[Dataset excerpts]
*** Block opens ***

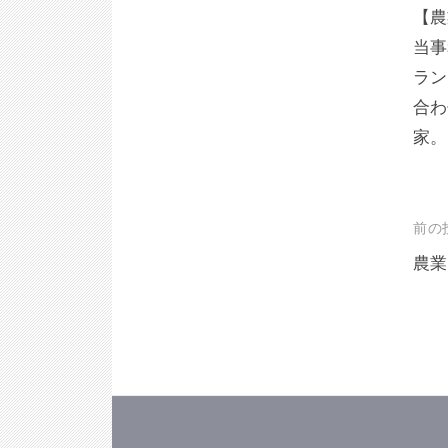
【農
当事
ラン
合わ
家。
投
前の
稿
農業
ナ
ビ
ゲ
ー
シ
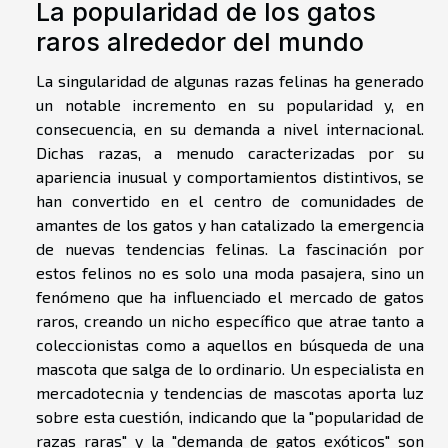
La popularidad de los gatos
raros alrededor del mundo
La singularidad de algunas razas felinas ha generado
un notable incremento en su popularidad y, en
consecuencia, en su demanda a nivel internacional.
Dichas razas, a menudo caracterizadas por su
apariencia inusual y comportamientos distintivos, se
han convertido en el centro de comunidades de
amantes de los gatos y han catalizado la emergencia
de nuevas tendencias felinas. La fascinación por
estos felinos no es solo una moda pasajera, sino un
fenómeno que ha influenciado el mercado de gatos
raros, creando un nicho específico que atrae tanto a
coleccionistas como a aquellos en búsqueda de una
mascota que salga de lo ordinario. Un especialista en
mercadotecnia y tendencias de mascotas aporta luz
sobre esta cuestión, indicando que la "popularidad de
razas raras" y la "demanda de gatos exóticos" son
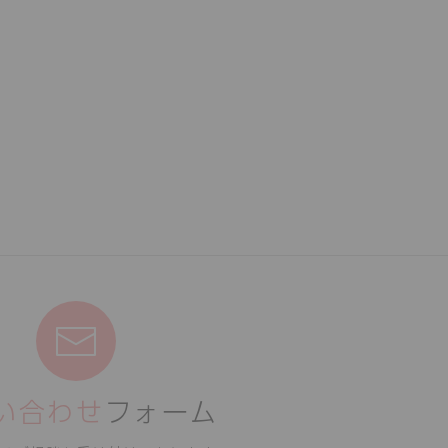
い合わせ
フォーム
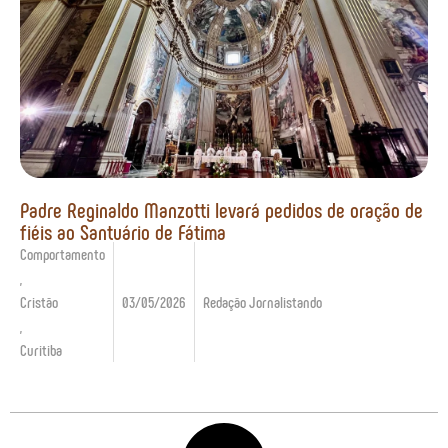
Padre Reginaldo Manzotti levará pedidos de oração de
fiéis ao Santuário de Fátima
Comportamento
,
Cristão
03/05/2026
Redação Jornalistando
,
Curitiba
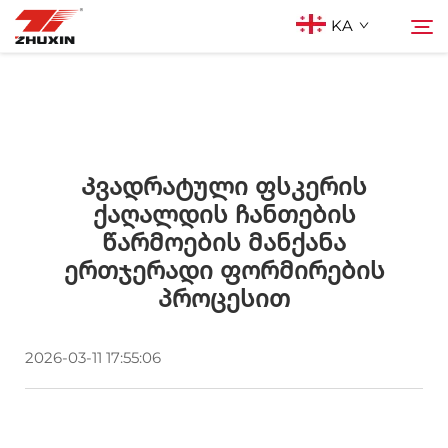
KA
Პროდუქტები
Ძიება
Აპლიკაციები
Კვადრატული Ფსკერის
Ქაღალდის Ჩანთების
Წარმოების Მანქანა
Კომპანია
Ერთჯერადი Ფორმირების
Პროცესით
Სიახლეები
2026-03-11 17:55:06
Კონტაქტი
Ხშირად დასმული კითხვები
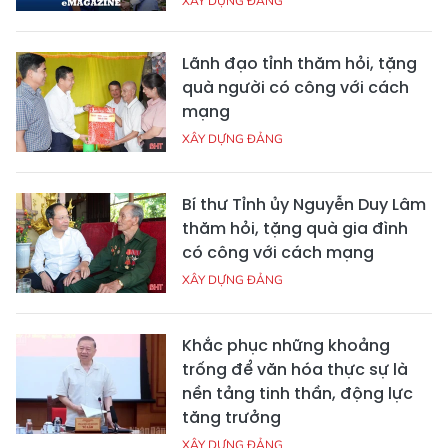
XÂY DỰNG ĐẢNG
Lãnh đạo tỉnh thăm hỏi, tặng
quà người có công với cách
mạng
XÂY DỰNG ĐẢNG
Bí thư Tỉnh ủy Nguyễn Duy Lâm
thăm hỏi, tặng quà gia đình
có công với cách mạng
XÂY DỰNG ĐẢNG
Khắc phục những khoảng
trống để văn hóa thực sự là
nền tảng tinh thần, động lực
tăng trưởng
XÂY DỰNG ĐẢNG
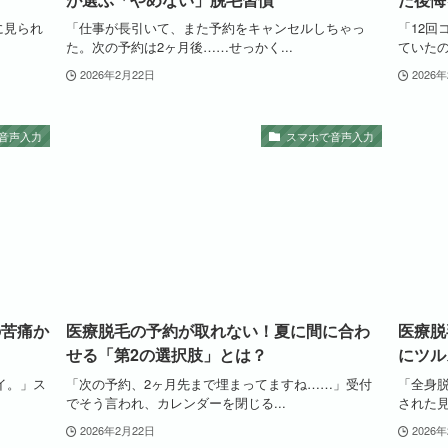
に見られ
「仕事が長引いて、また予約をキャンセルしちゃっ
「12
た。次の予約は2ヶ月後……せっかく...
ていたの
2026年2月22日
2026
音声入力
スマホで音声入力
の苦痛か
医療脱毛の予約が取れない！夏に間に合わ
医療脱
せる「第2の選択肢」とは？
にツル
イ。」ス
「次の予約、2ヶ月先まで埋まってますね……」受付
「全身
でそう言われ、カレンダーを閉じる...
された見
2026年2月22日
2026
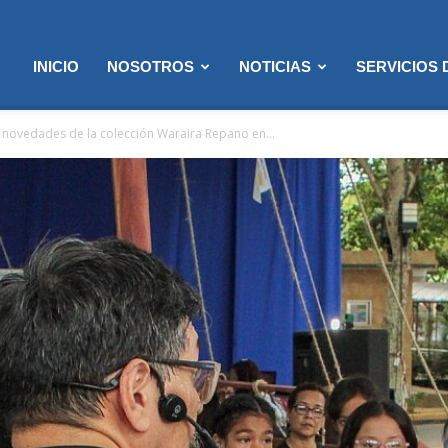
INICIO
NOSOTROS
NOTICIAS
SERVICIOS
 novedades de la colección Waraira Repano en...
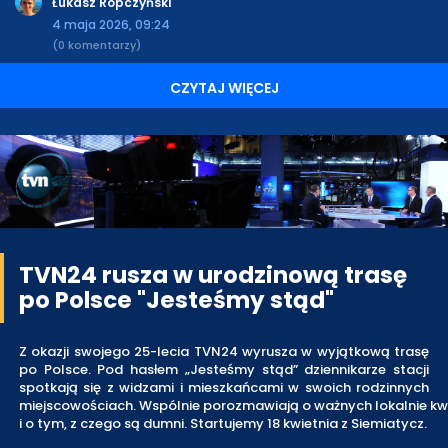
Łukasz Ropczyński
4 maja 2026, 09:24
(0 komentarzy)
CZYTAJ WIĘCEJ
TVN24 rusza w urodzinową trasę
po Polsce "Jesteśmy stąd"
Z okazji swojego 25-lecia TVN24 wyrusza w wyjątkową trasę
po Polsce. Pod hasłem „Jesteśmy stąd” dziennikarze stacji
spotkają się z widzami i mieszkańcami w swoich rodzinnych
miejscowościach. Wspólnie porozmawiają o ważnych lokalnie kw
i o tym, z czego są dumni. Startujemy 18 kwietnia z Siemiatycz.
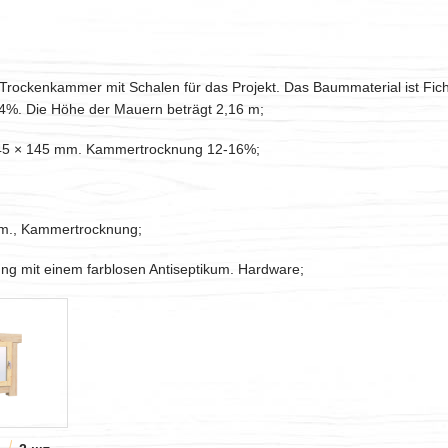
ockenkammer mit Schalen für das Projekt. Das Baummaterial ist Fich
14%. Die Höhe der Mauern beträgt 2,16 m;
 45 × 145 mm. Kammertrocknung 12-16%;
mm., Kammertrocknung;
ung mit einem farblosen Antiseptikum. Hardware;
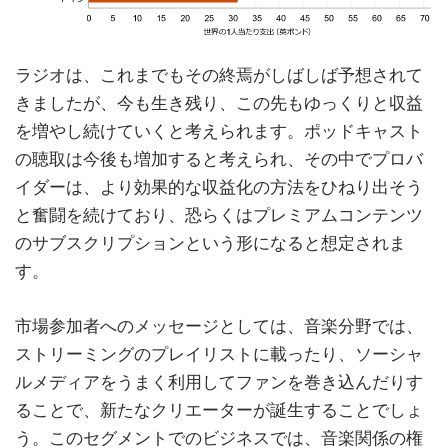
ラジオは、これまでもその終焉がしばしば予想されて
きましたが、今も生き残り、この先もゆっくりと収益
を増やし続けていくと考えられます。ポッドキャスト
の聴取は今後も増加すると考えられ、その中でプロバ
イダーは、より効果的な収益化の方法をひねり出そう
と奮闘を続けており、恐らくはプレミアムコンテンツ
のサブスクリプションという形になると想定されま
す。
市場参加者へのメッセージとしては、音楽分野では、
ストリーミングのプレイリストに載ったり、ソーシャ
ルメディアをうまく利用してファンを巻き込んだりす
ることで、新たなクリエーターが誕生することでしょ
う。このセグメントでのビジネスでは、音楽関係の権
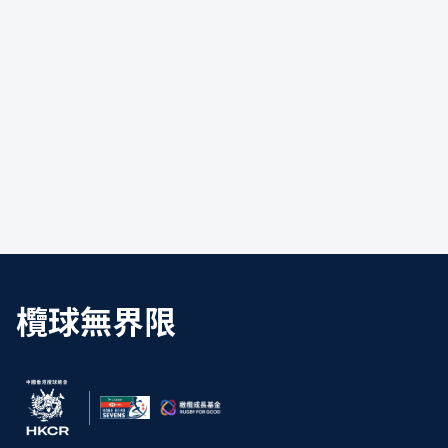
暑期欖球訓練
欖球無界限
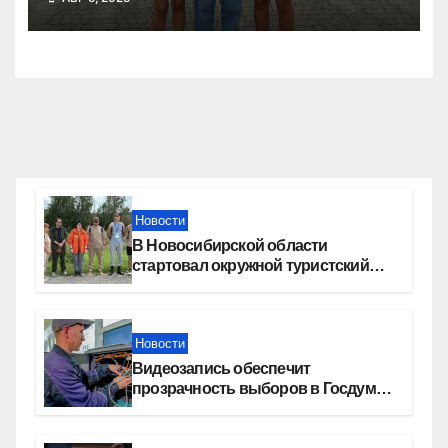
Новости
В Новосибирской области
стартовал окружной туристский
слет молодежи
Новости
Видеозапись обеспечит
прозрачность выборов в Госдуму
в Новосибирской области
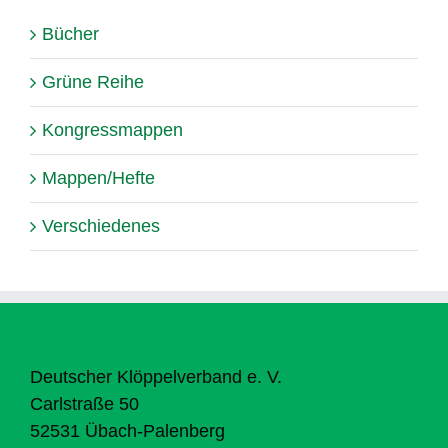
Bücher
Grüne Reihe
Kongressmappen
Mappen/Hefte
Verschiedenes
Deutscher Klöppelverband e. V.
Carlstraße 50
52531 Übach-Palenberg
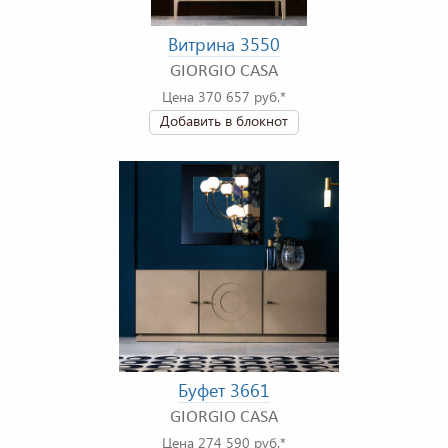
Витрина 3550
GIORGIO CASA
Цена 370 657 руб.*
Добавить в блокнот
Буфет 3661
GIORGIO CASA
Цена 274 590 руб.*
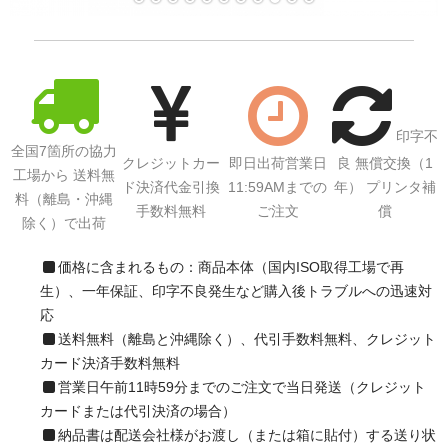
サイトマップ
印字不
全国7箇所の協力
クレジットカー
即日出荷営業日
良 無償交換（1
工場から 送料無
ド決済代金引換
11:59AMまでの
年） プリンタ補
料（離島・沖縄
手数料無料
ご注文
償
除く）で出荷
価格に含まれるもの：商品本体（国内ISO取得工場で再
生）、一年保証、印字不良発生など購入後トラブルへの迅速対
応
送料無料（離島と沖縄除く）、代引手数料無料、クレジット
カード決済手数料無料
営業日午前11時59分までのご注文で当日発送（クレジット
カードまたは代引決済の場合）
納品書は配送会社様がお渡し（または箱に貼付）する送り状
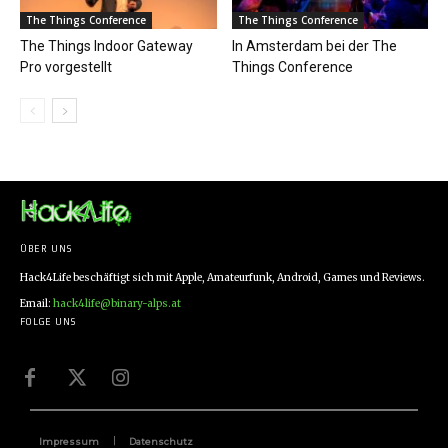
The Things Conference
The Things Conference
The Things Indoor Gateway
In Amsterdam bei der The
Pro vorgestellt
Things Conference
ÜBER UNS
Hack4Life beschäftigt sich mit Apple, Amateurfunk, Android, Games und Reviews.
Email:
hack4life@binary-alps.at
FOLGE UNS
Impressum
Datenschutz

*** Block closes ***

▶ The problem:
The answer must be every line from the records above that contains the word "Jesteśmy", copied in full.

▶ Output of the exercise:
po Polsce "Jesteśmy stąd"
po Polsce. Pod hasłem „Jesteśmy stąd” dziennikarze stacji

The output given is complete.